# The problem:
From the data below, copy exactly the lines that lie between the one holding "0 0 0 0 1.4" and the one holding "M 1045,1352 L", including both, and nothing more.

↓↓↓

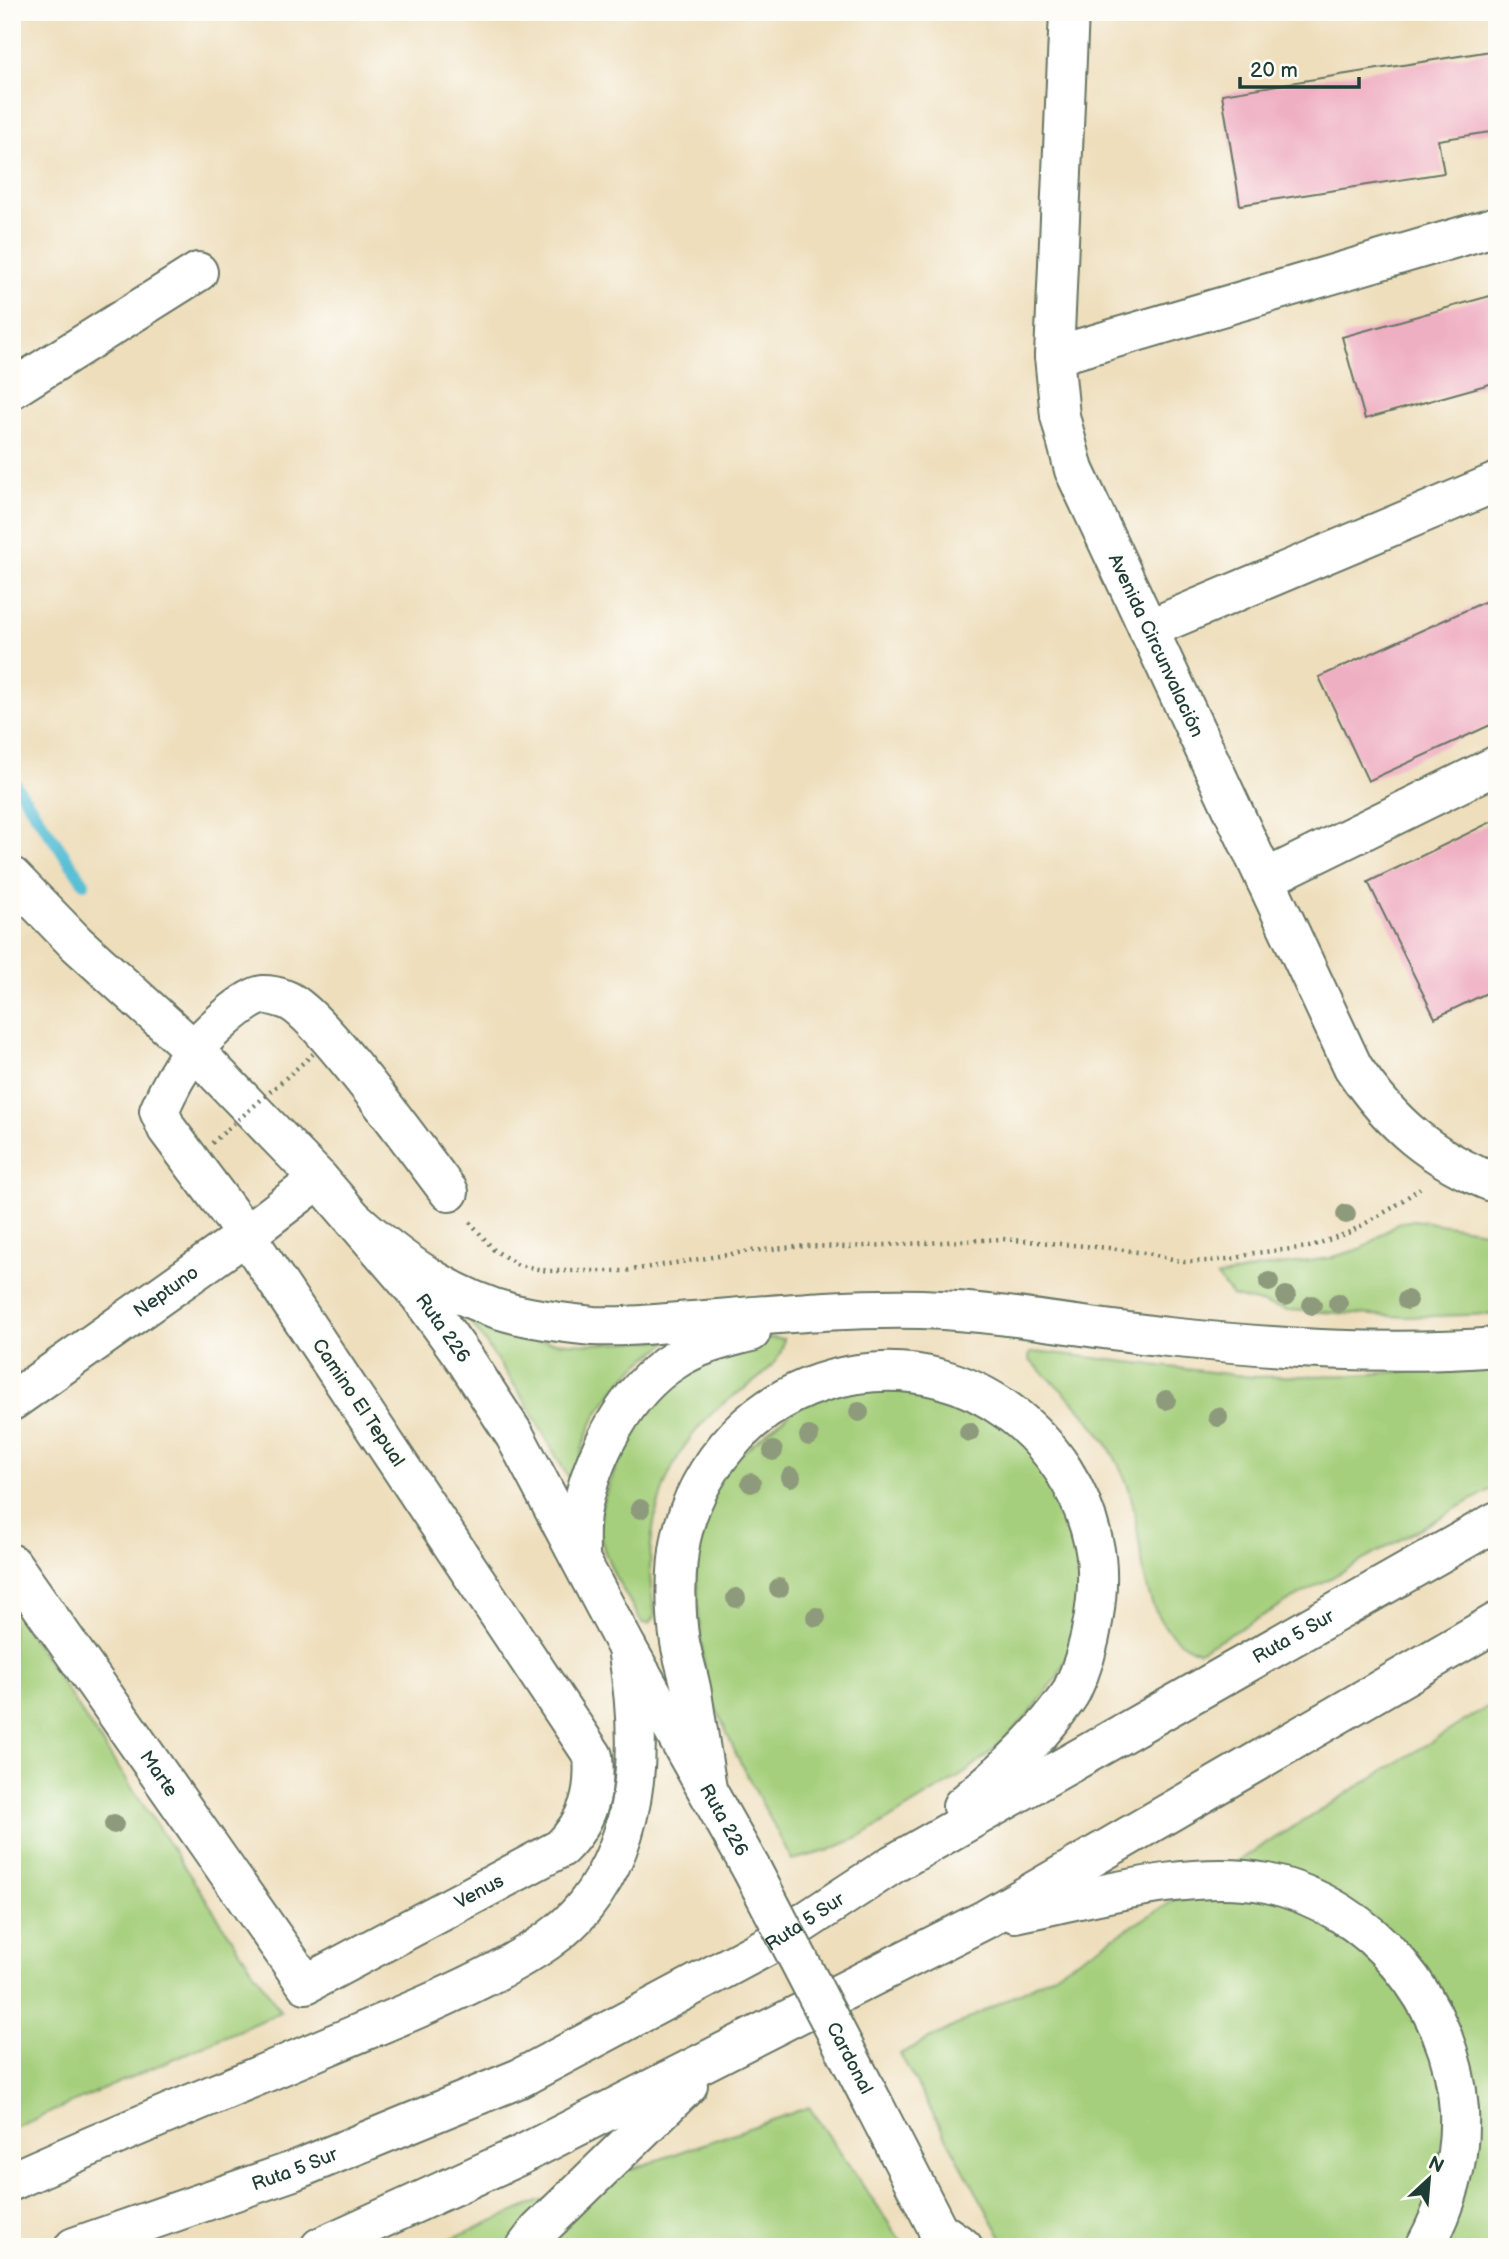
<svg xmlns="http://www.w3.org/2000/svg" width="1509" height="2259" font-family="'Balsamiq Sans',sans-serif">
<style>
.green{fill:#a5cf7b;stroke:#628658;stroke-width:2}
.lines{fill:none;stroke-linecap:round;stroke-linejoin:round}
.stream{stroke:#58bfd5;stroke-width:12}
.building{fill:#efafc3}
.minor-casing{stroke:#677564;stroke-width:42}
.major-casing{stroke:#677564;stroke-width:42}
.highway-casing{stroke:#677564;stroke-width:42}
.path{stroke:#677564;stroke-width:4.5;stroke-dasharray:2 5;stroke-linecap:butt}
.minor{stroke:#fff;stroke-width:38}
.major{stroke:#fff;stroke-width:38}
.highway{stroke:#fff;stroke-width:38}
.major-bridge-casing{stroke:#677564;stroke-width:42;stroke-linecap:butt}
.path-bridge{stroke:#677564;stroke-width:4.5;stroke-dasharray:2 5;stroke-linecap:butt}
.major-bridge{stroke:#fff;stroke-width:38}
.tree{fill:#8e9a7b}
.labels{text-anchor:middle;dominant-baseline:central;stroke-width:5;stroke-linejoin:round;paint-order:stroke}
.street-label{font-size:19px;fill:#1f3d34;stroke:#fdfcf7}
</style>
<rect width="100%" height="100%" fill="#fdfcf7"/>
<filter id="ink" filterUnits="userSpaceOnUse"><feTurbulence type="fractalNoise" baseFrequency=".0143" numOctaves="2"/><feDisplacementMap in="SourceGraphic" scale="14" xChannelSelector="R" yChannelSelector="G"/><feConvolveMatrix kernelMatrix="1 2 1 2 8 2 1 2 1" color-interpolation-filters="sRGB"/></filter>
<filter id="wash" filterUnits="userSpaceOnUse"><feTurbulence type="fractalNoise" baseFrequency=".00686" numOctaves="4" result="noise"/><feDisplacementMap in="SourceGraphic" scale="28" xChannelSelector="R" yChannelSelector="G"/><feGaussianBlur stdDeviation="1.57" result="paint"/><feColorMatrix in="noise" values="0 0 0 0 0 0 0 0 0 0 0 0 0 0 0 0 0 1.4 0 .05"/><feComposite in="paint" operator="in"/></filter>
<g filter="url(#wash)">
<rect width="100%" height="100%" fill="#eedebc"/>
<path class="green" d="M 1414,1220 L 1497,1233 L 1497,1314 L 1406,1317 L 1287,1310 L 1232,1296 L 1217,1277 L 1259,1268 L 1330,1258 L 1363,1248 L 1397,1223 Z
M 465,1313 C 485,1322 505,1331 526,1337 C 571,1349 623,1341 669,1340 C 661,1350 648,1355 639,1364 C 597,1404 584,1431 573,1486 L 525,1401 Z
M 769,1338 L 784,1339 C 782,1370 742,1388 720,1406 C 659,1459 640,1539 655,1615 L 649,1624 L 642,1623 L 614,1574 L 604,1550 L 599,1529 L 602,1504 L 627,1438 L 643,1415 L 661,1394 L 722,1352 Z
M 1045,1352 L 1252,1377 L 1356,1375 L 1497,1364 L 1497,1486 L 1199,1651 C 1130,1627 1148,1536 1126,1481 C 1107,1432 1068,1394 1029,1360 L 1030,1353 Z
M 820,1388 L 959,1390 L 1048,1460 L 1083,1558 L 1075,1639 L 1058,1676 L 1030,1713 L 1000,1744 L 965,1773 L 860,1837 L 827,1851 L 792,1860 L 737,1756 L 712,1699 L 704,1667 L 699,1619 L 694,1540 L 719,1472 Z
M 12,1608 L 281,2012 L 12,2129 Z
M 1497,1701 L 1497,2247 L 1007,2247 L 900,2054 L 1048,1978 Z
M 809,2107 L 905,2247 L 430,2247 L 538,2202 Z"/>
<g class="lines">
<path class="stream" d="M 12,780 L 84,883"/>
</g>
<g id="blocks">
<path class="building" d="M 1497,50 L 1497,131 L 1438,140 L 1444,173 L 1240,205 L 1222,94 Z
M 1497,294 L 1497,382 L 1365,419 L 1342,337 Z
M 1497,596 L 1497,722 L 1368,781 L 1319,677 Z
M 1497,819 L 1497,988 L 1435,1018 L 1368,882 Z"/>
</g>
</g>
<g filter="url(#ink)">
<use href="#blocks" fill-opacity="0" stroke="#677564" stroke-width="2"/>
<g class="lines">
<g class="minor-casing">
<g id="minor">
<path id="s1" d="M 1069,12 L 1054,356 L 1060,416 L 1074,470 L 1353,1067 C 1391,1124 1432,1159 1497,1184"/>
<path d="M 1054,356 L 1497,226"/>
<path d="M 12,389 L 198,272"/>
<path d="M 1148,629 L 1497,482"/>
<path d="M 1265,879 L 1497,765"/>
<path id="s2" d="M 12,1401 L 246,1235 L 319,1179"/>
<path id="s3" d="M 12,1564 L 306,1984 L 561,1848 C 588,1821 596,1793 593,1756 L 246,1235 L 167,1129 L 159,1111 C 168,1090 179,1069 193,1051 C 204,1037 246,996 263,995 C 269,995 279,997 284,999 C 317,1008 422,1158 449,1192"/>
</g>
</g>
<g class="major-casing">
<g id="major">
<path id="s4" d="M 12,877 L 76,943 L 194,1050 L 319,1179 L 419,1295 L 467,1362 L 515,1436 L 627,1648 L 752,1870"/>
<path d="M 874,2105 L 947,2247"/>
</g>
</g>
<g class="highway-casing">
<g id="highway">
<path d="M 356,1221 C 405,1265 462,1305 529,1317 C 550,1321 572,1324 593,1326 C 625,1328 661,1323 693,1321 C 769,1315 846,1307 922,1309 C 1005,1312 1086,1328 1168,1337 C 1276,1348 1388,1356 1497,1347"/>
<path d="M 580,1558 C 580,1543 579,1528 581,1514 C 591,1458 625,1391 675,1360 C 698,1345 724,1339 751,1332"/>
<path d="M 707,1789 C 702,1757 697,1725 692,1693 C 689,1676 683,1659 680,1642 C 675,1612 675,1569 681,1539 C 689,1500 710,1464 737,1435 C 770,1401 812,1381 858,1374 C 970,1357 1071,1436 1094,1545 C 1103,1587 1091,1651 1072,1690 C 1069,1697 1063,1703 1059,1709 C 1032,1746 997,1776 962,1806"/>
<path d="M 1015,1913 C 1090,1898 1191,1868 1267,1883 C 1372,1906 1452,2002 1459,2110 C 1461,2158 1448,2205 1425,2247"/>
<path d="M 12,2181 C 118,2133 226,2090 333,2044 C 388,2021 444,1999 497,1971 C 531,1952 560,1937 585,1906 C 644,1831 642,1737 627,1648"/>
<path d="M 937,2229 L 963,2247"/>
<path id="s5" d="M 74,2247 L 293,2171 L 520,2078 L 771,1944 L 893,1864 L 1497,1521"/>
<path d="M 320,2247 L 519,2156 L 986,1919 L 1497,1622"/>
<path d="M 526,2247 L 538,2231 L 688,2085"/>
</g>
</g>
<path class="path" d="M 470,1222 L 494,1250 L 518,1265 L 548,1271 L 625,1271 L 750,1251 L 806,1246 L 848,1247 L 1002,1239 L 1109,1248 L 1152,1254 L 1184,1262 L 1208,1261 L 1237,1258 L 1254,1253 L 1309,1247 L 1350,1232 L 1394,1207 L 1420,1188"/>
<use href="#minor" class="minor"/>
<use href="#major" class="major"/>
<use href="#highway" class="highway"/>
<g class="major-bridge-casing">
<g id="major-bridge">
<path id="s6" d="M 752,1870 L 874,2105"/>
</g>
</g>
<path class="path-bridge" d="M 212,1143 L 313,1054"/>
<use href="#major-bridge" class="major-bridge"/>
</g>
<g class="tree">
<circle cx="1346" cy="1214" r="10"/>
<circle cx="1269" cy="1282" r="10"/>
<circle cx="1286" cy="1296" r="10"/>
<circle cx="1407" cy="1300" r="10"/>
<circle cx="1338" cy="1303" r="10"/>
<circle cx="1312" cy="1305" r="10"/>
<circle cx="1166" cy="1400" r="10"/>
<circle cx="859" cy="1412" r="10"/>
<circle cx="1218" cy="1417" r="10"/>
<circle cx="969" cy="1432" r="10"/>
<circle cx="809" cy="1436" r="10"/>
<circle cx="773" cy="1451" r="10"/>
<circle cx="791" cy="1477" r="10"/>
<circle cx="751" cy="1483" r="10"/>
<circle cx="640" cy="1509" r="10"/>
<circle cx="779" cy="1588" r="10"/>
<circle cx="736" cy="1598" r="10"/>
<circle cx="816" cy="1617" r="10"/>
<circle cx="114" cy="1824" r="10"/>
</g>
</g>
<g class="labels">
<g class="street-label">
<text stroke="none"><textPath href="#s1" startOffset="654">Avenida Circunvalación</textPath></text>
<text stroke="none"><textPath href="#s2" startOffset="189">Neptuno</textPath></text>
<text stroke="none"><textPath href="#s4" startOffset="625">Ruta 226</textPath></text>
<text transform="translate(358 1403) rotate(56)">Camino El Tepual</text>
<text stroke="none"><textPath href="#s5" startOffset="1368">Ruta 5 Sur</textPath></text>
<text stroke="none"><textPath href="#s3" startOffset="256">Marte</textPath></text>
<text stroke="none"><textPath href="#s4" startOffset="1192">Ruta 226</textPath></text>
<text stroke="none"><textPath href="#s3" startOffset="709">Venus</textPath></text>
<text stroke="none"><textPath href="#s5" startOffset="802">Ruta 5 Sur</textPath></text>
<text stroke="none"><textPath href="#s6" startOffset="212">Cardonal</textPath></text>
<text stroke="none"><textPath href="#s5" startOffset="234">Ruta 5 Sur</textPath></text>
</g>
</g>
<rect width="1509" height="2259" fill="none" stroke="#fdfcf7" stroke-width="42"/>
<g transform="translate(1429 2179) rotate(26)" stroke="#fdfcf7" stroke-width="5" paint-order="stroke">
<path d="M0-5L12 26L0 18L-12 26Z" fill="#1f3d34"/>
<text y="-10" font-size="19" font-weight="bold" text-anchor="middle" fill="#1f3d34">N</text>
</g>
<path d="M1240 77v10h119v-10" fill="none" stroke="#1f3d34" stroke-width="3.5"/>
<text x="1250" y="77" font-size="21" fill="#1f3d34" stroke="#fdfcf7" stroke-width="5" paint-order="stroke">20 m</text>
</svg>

↑↑↑

# Output:
<filter id="wash" filterUnits="userSpaceOnUse"><feTurbulence type="fractalNoise" baseFrequency=".00686" numOctaves="4" result="noise"/><feDisplacementMap in="SourceGraphic" scale="28" xChannelSelector="R" yChannelSelector="G"/><feGaussianBlur stdDeviation="1.57" result="paint"/><feColorMatrix in="noise" values="0 0 0 0 0 0 0 0 0 0 0 0 0 0 0 0 0 1.4 0 .05"/><feComposite in="paint" operator="in"/></filter>
<g filter="url(#wash)">
<rect width="100%" height="100%" fill="#eedebc"/>
<path class="green" d="M 1414,1220 L 1497,1233 L 1497,1314 L 1406,1317 L 1287,1310 L 1232,1296 L 1217,1277 L 1259,1268 L 1330,1258 L 1363,1248 L 1397,1223 Z
M 465,1313 C 485,1322 505,1331 526,1337 C 571,1349 623,1341 669,1340 C 661,1350 648,1355 639,1364 C 597,1404 584,1431 573,1486 L 525,1401 Z
M 769,1338 L 784,1339 C 782,1370 742,1388 720,1406 C 659,1459 640,1539 655,1615 L 649,1624 L 642,1623 L 614,1574 L 604,1550 L 599,1529 L 602,1504 L 627,1438 L 643,1415 L 661,1394 L 722,1352 Z
M 1045,1352 L 1252,1377 L 1356,1375 L 1497,1364 L 1497,1486 L 1199,1651 C 1130,1627 1148,1536 1126,1481 C 1107,1432 1068,1394 1029,1360 L 1030,1353 Z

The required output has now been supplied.